Women benefit from free fistula surgery

Kellen Mugoha, 70, (R) at Kisiizi Hospital after she successfully underwent a fistula surgery. She had lived with the condition for 50 years. Photo by Stephen Wandera

For 50 years, Kellen Mugoha lived a miserable life. When she was 24, and having her second child, she experienced a prolonged labour that would later cause her injuries that resulted into fistula.
“I could not control my stool and urine and would smell all the time. I told my late husband to marry another woman because he had isolated me due to the smell. My husband wanted more children yet I could not have them,” Mugoha says.

Obstetric fistula is a hole between the vagina and rectum or bladder, which is caused by prolonged obstructed labour. When a woman develops fistula, she leaks urine and faeces uncontrollably.
Two weeks ago, Mugoha, now 70, was one of 100 beneficiaries of a free fistula repair programme that was conducted at Kisiizi Hospital, in Rukungiri District.
The health camp was led by Dr Francis Banya from the same hospital, with support from World Vision Uganda and Barclays Bank.

Risk factors
Dr Banya says fistula remains a huge problem in the Kigezi sub region because of several factors, including child marriages and births that are not attended to by trained health workers.
“We made a call for women with fistula to come for treatment, expecting about 50 mothers, but more than 100 have turned up. We have worked on 50 so far, and we shall work on the other 50 in the coming week,” said Dr Banya.
He added: “All the patients we have registered have either not gone beyond Primary Six level education, or have never been to school all together. It is this high illiteracy levels that are fuelling the problem,” he notes.

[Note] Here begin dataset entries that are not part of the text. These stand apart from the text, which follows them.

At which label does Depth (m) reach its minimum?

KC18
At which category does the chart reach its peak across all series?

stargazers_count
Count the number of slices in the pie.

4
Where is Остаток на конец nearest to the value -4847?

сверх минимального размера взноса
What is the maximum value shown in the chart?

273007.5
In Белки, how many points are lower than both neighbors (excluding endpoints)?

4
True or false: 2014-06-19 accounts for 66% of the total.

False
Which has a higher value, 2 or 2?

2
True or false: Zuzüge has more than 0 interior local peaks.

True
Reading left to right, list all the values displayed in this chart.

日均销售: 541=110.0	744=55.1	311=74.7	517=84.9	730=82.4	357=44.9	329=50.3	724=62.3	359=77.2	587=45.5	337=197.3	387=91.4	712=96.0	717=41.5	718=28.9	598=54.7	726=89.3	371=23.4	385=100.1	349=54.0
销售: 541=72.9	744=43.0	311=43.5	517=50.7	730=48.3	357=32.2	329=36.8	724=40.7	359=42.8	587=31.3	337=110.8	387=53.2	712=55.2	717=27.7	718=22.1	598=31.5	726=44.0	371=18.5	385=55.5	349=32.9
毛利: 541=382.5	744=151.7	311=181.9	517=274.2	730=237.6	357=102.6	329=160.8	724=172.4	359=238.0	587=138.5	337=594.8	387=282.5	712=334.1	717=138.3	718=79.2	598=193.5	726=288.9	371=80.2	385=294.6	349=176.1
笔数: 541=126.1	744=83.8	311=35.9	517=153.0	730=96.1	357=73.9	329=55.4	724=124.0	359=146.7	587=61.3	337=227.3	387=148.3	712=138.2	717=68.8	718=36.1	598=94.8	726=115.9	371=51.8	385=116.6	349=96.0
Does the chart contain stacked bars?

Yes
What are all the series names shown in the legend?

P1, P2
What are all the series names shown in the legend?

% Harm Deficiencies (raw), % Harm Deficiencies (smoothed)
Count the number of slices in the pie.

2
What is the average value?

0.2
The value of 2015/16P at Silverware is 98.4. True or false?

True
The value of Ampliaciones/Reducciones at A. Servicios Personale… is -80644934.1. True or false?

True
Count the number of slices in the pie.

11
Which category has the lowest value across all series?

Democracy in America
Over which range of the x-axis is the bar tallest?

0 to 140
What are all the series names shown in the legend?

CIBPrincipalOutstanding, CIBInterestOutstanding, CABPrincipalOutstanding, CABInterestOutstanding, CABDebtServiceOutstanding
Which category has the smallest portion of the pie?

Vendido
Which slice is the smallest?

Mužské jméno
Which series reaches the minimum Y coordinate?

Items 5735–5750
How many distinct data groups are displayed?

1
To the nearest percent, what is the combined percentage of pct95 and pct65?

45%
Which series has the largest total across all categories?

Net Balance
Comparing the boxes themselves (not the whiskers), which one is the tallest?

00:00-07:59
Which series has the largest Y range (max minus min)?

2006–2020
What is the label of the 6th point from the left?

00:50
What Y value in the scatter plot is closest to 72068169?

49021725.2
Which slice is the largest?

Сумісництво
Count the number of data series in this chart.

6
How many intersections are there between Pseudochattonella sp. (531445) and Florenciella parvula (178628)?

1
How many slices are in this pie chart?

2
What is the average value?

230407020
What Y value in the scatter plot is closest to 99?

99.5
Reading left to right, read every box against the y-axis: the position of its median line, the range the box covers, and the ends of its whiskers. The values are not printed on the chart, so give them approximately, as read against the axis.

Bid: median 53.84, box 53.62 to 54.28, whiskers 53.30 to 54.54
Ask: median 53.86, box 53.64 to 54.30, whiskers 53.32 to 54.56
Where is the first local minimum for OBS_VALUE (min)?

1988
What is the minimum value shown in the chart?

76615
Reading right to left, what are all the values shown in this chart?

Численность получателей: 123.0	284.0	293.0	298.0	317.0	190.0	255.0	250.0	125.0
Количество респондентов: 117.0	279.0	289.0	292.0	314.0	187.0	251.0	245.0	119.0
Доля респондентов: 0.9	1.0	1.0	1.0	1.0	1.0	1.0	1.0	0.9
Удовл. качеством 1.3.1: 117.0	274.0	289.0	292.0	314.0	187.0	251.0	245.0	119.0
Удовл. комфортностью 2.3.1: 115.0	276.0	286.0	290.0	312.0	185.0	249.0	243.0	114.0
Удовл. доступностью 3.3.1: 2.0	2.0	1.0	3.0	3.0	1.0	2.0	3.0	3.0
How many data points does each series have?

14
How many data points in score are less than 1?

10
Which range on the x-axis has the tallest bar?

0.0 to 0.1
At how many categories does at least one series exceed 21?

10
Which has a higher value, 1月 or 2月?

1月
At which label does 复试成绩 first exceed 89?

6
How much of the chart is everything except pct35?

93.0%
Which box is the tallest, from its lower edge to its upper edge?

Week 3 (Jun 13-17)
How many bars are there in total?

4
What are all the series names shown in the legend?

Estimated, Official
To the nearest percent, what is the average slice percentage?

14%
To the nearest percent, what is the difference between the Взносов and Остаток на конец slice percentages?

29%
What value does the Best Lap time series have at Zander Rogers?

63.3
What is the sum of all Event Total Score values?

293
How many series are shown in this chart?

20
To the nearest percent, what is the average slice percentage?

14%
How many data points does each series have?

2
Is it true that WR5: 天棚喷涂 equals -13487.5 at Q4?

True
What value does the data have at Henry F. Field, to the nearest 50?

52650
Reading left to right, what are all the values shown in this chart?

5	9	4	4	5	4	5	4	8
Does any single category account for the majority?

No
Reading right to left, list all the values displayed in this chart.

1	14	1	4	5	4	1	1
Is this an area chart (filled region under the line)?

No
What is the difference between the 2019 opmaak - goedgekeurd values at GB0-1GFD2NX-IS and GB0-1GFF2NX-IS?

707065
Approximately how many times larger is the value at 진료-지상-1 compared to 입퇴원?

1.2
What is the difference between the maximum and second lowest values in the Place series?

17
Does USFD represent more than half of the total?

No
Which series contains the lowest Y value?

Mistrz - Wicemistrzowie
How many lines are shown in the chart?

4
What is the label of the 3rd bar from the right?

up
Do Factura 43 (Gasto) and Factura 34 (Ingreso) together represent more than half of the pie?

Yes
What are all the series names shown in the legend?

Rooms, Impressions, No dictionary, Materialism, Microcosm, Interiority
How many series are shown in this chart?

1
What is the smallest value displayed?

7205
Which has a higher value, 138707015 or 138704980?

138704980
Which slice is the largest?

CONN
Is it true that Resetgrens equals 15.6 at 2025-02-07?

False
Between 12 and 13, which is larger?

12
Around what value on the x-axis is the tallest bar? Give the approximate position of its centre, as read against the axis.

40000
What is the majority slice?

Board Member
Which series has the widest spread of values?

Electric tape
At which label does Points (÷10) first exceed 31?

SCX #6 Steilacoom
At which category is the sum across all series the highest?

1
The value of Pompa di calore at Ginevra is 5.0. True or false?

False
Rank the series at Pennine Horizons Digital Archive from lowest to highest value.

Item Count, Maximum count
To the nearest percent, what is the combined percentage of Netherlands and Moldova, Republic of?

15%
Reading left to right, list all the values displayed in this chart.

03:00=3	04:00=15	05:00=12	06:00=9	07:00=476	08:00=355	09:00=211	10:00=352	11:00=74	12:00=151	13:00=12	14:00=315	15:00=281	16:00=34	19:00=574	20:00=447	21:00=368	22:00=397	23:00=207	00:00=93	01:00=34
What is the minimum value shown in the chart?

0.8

Geoffrey Babughirana, the maternal and newborn health specialist at World Vision Uganda, says together with Barclays Bank, they raised $19,000 (about Shs47m) to aid the free surgery.
“We shall continue to look for resources to ensure more mothers who suffer like this get treated,”Babughirana says.

Costs
Kisiizi Hospital administrator, Moses Mugume, says each operation costs Shs450,000.

Agnes Kiiza, 25, a single mother of two who is also one of the beneficiaries of the free surgery, says she developed fistula after giving birth to her first child. After she got her second child, her husband abandoned her because she was constantly leaking and smelling.

“I thank the management of the hospital. I have been a social outcast for a long time. Now I can go back home and interact with the community,” she says.

Kisiizi Hospital is a 250-bed capacity health facility, which serves a population of about 300,000, with some patients coming from as far as Rwanda and Tanzania.

The hospital provides a wide range of community-based initiatives, including generating its own electricity, which it then sells to the community at a subsidised fee.
It was founded by Dr John Sharp, a missionary doctor in 1958, and later taken over by the Church of Uganda.